Extract provided |
I work at ProjectLocker, and I'd like to add some clarity to this thread. First, to answer the OP's questions:
a) This rumor is not true. ProjectLocker doesn't store passwords in plaintext.
b) You can't verify this for ProjectLocker or any other website without access to their backend systems.
c) I'd be fairly worried. However, I would be pretty surprised to find that any of the major Subversion hosting or Git hosting sites store plaintext passwords. It's just a bad idea.
Incidentally, all Git access at ProjectLocker uses public-key authentication and no passwords.
As others have pointed out, ProjectLocker does allow users to retrieve lost passwords. We do this by storing passwords encrypted with a two-way function. (If you ever check the "save this card for later" box on an ecommerce website, your credit card is stored that way. Same thing goes for subscription sites that bill periodically, such as Netflix.) In general, we treat passwords as sensitive data, like credit cards or customer artifacts (code, etc.). There's a fair philosophical debate about whether sites should store passwords in retrievable format, but feedback from our users indicated that they prefer retrievable passwords.

Supplied entries |
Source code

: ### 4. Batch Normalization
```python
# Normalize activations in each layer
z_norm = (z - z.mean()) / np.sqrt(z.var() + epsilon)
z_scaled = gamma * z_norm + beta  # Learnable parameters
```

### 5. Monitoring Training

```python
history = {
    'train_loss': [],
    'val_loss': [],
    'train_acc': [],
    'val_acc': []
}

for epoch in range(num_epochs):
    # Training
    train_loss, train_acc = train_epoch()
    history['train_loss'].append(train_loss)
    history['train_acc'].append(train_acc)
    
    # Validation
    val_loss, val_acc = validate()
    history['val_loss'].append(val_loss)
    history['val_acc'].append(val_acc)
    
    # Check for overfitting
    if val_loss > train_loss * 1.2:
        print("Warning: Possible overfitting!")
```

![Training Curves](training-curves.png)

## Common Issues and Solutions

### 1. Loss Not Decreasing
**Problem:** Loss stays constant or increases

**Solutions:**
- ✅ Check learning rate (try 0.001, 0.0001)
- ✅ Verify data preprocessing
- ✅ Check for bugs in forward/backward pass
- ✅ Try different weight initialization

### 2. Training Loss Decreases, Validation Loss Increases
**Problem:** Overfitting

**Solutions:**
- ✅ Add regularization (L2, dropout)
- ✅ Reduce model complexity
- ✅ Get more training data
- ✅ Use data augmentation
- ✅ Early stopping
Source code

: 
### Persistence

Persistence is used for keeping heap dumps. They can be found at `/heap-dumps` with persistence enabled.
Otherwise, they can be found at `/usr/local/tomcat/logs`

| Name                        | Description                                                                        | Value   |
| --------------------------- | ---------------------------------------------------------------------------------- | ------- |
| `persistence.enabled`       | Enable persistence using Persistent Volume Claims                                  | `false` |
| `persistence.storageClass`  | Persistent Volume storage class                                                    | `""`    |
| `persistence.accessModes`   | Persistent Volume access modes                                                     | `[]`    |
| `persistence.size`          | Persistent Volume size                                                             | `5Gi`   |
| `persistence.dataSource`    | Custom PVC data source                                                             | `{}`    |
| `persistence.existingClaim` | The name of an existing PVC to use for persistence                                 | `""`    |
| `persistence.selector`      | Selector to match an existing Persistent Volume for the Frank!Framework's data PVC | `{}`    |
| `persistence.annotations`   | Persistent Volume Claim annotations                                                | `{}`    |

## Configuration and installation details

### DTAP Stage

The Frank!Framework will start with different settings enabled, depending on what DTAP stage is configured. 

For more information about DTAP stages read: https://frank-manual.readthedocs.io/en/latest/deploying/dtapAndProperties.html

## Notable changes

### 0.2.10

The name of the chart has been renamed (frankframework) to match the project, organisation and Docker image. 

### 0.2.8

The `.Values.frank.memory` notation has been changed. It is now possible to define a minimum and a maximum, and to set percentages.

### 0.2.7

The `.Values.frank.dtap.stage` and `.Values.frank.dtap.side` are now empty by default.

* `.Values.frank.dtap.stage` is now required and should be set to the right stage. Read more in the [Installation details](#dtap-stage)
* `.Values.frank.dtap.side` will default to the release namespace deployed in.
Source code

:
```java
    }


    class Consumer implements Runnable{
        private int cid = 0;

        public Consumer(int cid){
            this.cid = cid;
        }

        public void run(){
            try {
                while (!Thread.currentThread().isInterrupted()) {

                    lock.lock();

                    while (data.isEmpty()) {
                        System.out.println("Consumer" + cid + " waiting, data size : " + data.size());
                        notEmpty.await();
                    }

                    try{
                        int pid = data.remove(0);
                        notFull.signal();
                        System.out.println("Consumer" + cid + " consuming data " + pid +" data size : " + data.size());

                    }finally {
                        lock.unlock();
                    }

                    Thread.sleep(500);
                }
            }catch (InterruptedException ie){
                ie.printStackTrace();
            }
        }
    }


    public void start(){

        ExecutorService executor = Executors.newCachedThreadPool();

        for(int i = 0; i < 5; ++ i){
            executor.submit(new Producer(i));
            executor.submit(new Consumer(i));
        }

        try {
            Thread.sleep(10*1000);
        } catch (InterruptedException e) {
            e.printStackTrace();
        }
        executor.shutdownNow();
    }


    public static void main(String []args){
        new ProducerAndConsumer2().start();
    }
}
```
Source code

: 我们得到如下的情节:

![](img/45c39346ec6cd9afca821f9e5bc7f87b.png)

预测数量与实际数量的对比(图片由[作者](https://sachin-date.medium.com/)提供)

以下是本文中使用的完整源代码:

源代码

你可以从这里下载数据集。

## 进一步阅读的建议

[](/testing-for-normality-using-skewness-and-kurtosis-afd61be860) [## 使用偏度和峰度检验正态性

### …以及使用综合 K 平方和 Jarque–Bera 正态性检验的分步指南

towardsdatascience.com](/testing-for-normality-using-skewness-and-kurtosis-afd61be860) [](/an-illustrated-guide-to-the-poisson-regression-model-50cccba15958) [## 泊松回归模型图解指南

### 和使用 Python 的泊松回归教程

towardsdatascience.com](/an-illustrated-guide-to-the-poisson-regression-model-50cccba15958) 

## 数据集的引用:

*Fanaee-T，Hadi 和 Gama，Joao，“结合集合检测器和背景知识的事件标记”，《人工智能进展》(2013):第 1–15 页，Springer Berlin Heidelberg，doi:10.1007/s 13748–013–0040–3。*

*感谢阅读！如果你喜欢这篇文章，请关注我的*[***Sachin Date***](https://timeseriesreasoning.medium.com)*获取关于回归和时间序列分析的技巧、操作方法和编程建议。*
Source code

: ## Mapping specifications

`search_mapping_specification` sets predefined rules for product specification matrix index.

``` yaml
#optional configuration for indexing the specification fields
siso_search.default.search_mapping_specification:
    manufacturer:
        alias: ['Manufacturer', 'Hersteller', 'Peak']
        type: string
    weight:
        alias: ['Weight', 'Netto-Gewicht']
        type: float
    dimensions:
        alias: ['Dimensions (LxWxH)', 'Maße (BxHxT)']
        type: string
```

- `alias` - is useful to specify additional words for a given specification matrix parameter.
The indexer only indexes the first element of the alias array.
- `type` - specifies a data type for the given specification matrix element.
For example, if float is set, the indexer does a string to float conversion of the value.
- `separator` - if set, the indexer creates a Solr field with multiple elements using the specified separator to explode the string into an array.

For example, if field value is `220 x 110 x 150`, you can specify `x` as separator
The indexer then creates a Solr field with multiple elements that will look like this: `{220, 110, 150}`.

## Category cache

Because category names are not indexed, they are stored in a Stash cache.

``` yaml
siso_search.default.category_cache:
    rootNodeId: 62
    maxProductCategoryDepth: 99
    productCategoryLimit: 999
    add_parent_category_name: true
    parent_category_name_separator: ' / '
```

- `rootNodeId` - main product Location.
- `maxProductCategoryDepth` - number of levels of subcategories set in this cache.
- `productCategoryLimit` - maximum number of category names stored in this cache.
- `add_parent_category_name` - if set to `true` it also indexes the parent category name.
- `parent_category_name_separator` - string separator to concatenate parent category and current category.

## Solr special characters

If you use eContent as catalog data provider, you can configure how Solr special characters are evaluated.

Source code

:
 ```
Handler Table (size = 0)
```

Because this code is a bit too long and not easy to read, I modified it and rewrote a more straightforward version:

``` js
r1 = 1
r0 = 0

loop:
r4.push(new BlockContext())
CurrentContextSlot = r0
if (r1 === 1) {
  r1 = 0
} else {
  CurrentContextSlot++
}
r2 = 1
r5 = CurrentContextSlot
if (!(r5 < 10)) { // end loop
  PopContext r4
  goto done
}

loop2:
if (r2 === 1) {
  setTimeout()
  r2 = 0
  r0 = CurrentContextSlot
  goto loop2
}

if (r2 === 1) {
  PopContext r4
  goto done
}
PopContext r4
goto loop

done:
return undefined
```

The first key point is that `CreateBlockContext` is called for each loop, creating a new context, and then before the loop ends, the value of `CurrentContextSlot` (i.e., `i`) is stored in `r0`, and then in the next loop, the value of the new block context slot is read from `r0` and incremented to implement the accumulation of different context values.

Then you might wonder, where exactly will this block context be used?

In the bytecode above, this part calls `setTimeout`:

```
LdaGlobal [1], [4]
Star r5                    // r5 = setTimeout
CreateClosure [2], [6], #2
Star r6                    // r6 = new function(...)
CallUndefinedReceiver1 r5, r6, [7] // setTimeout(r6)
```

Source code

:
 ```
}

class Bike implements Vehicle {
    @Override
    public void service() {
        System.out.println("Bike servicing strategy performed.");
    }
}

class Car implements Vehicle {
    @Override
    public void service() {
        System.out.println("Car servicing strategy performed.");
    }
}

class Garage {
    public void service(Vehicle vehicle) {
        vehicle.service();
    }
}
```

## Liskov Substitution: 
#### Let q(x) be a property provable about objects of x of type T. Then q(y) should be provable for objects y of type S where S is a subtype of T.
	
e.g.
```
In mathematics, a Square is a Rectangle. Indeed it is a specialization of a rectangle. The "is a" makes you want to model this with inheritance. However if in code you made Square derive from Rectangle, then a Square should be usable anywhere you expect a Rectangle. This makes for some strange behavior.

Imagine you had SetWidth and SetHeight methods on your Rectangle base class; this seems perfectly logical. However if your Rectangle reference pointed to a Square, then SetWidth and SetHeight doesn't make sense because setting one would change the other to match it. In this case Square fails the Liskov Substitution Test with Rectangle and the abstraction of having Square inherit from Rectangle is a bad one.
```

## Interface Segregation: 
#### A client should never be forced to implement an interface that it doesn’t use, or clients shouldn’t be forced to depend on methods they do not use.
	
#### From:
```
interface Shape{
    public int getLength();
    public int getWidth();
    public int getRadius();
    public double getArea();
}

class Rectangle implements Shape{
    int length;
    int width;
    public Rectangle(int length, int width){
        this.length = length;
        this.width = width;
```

Description of the task | Condense the paragraph of the post about ProjectLocker passwords beginning "As others have pointed out" into a short bulleted list that keeps its main facts. The records are not needed for the task.

The completed task |
- ProjectLocker lets users retrieve lost passwords.
- It stores passwords encrypted with a two-way function, the same way e-commerce sites store saved credit cards and subscription sites like Netflix store billing details.
- ProjectLocker treats passwords as sensitive data, like credit cards or customer artifacts such as code.
- Whether sites should store passwords in retrievable form is debatable, but ProjectLocker's users said they prefer retrievable passwords.